__INFORMATION GIVEN__
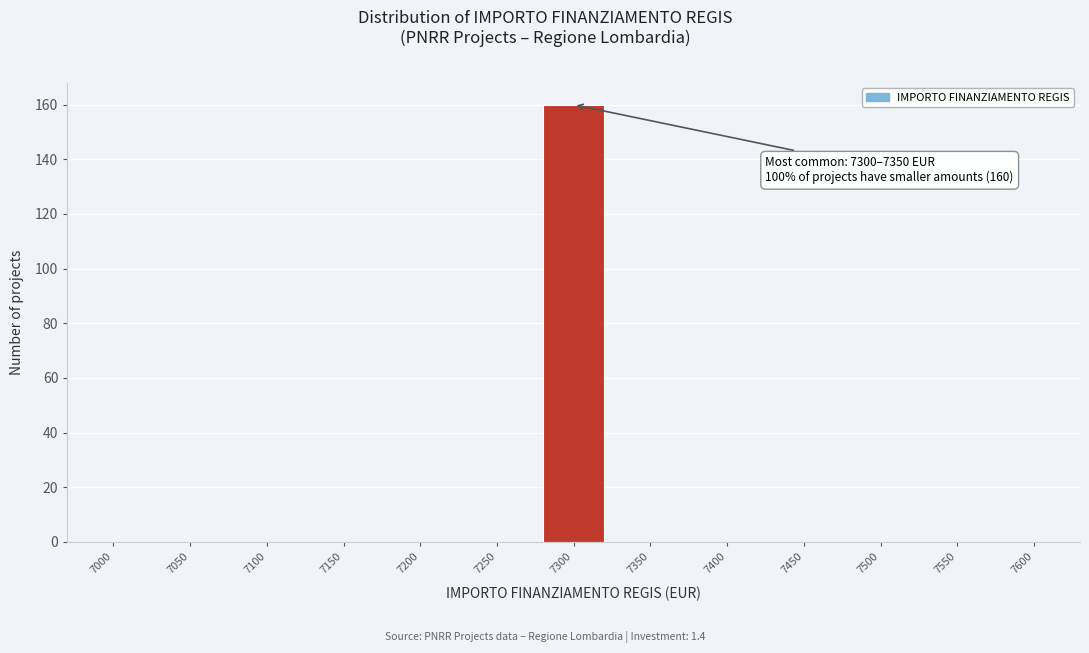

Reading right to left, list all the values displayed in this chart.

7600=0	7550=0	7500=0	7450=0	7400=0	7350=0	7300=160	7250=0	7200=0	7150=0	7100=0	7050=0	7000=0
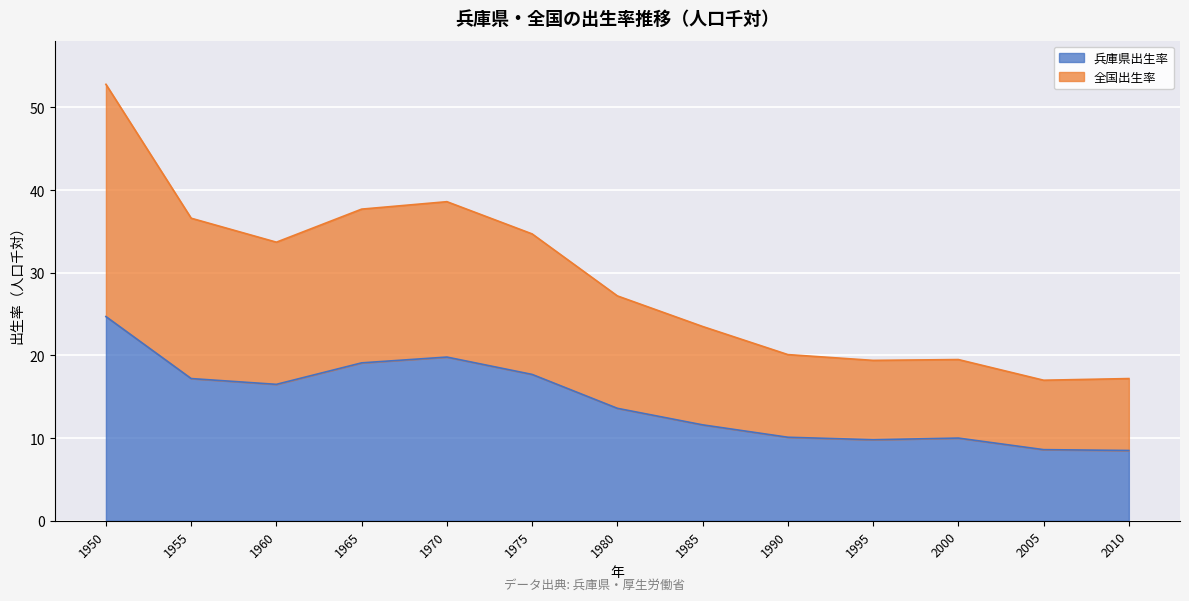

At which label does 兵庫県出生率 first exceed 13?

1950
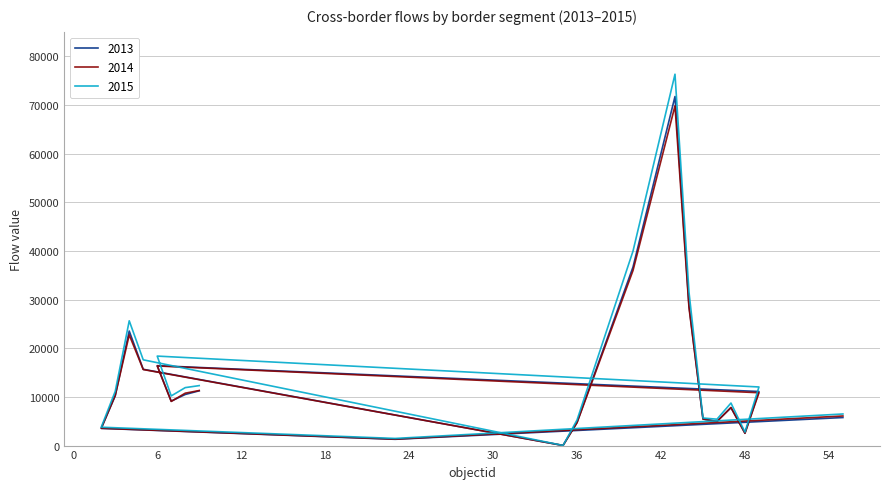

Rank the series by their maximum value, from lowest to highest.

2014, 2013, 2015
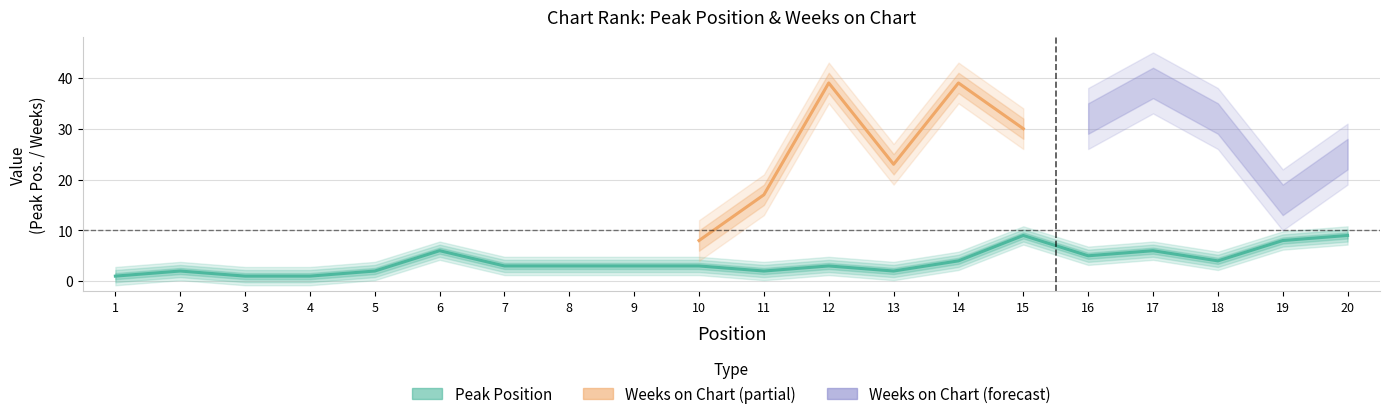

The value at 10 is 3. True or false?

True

...

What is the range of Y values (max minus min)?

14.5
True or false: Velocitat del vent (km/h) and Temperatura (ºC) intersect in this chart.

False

__TASK DETAILS__
Please change "Rank" to "Sort" in the rows starting at the line containing "Reading right to" and ending at the line containing "2014, 2013, 2015", and return those lines with everything else unchanged. Leave the pictures out of your answer.

__ANSWER BOX__
Reading right to left, list all the values displayed in this chart.

7600=0	7550=0	7500=0	7450=0	7400=0	7350=0	7300=160	7250=0	7200=0	7150=0	7100=0	7050=0	7000=0

At which label does 兵庫県出生率 first exceed 13?

1950

Sort the series by their maximum value, from lowest to highest.

2014, 2013, 2015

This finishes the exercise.